OBJECTIVE.
In the biographical passage below, what job was Lesley offered when she went with David to the Sudan?

SOURCE DOCUMENT.
>> Start

Six years since she had last seen him, he was coming home on his first leave.  This is her laconic record of what happened next ‘He came to see me and after a few days we got engaged to be married.’ And, so after a few days spent dodging the doodlebugs, they were. Lesley accompanied him back to the Sudan at the end of his leave, where she was offered a job as Librarian at the Agricultural Research Institute at Wadi Medani.

They were based in Sudan for the next eleven years,  David’s research involving much arduous travelling through inhospitable terrain. It was particularly arduous for Lesley as she was required to act as a ‘biting service’ – offering her arms to lure mosquitoes and sand flies to be captured in test tubes.  One of these unfortunate insects is apparently still to be found in the British Museum (Natural History).

But these were happy years and the source of some of the stories she loved to tell: the night they nearly shot their canvas bath in the mistaken belief that it was a leopard slithering down the side of their tent; the night they were camped in a village where it was rumoured two missionaries had been eaten by cannibals.  Contemplating a similar fate she wondered how long it would be before the Lewises ceased being a family tragedy and became a family joke. ‘Not long’, she decided. Surviving such vicissitudes with her customary aplomb, in the last years before Sudanese independence she felt she had time on her hands and ‘to stop her brain from atrophying’ she embarked on yet another correspondence course, this time in law.

Much to her surprise – because, not knowing the answer to one question, she wrote that it she were in chambers she would just look it up – she passed.  She was called to the Bar in 1956 when she and David finally returned to England and settled in Whitelands House on the corner of the Kings Road and Cheltenham Terrace.

>> End

DATA.
>> Start

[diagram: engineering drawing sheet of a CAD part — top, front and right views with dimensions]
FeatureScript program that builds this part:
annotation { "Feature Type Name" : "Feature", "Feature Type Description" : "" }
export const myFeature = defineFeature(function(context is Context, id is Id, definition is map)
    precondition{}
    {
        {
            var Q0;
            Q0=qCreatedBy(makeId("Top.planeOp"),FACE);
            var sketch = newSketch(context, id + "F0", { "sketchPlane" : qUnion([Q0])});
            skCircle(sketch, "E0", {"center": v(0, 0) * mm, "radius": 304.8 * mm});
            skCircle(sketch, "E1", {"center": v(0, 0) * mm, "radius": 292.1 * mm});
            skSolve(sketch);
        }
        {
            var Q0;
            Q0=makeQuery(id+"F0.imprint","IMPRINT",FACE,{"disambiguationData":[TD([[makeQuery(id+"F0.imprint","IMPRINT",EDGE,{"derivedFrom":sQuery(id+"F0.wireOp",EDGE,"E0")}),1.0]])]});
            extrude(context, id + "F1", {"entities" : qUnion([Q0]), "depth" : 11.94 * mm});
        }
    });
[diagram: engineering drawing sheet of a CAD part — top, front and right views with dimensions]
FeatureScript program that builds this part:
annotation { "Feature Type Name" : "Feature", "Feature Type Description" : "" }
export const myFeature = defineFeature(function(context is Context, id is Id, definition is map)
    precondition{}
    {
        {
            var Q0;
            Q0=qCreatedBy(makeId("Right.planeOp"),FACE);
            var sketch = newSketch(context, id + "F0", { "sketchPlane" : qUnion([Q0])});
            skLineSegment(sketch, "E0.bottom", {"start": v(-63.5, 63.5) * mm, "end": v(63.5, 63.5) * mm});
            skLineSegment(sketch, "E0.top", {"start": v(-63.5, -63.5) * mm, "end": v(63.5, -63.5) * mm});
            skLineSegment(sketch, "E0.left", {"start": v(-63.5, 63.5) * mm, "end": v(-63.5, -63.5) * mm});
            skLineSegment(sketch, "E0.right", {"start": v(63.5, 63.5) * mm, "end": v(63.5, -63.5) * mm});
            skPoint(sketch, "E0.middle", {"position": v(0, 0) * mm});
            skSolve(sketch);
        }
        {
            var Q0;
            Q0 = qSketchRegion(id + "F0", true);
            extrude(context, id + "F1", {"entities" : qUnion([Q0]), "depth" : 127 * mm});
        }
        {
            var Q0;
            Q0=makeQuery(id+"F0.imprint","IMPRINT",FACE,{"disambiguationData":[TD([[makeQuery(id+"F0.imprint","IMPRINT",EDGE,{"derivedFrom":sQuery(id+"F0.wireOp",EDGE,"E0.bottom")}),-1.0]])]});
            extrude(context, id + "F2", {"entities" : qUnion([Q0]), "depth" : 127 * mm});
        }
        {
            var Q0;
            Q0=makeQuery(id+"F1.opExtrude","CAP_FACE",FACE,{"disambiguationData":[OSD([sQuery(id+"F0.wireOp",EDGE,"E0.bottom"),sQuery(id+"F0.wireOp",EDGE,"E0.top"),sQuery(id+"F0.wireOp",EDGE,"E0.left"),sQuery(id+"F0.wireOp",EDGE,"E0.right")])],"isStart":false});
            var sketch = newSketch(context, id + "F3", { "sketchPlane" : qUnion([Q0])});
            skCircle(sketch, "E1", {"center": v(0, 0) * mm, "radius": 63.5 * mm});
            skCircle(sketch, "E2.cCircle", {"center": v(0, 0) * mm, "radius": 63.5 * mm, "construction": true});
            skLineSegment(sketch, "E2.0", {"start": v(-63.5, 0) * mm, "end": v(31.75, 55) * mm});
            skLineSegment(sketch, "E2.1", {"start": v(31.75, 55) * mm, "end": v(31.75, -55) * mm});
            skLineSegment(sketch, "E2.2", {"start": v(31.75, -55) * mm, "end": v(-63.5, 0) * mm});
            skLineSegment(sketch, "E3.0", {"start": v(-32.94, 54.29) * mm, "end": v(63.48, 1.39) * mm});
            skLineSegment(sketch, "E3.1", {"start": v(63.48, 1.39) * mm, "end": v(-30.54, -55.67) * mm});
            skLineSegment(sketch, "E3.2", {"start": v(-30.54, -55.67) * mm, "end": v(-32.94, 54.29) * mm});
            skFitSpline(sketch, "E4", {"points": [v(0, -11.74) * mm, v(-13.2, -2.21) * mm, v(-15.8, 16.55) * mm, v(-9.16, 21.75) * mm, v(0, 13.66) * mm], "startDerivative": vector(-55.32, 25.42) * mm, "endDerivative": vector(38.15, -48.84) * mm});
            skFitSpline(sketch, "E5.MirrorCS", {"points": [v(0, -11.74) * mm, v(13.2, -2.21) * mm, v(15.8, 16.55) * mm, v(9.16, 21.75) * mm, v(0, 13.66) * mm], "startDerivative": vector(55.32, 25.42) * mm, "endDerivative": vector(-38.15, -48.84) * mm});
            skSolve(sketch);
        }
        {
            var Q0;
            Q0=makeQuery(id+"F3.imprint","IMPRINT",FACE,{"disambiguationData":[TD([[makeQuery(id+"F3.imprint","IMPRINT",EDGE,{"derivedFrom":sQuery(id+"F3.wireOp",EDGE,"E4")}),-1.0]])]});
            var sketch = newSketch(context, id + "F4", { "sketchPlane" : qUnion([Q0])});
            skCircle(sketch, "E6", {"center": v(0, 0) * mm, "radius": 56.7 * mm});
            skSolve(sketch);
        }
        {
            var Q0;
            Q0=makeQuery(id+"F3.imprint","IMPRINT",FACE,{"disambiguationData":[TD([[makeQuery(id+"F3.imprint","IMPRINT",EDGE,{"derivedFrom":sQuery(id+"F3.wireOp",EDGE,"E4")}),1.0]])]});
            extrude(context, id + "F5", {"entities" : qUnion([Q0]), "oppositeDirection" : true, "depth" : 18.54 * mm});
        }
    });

>> End

TASK RESPONSE.
Librarian at the Agricultural Research Institute at Wadi Medani.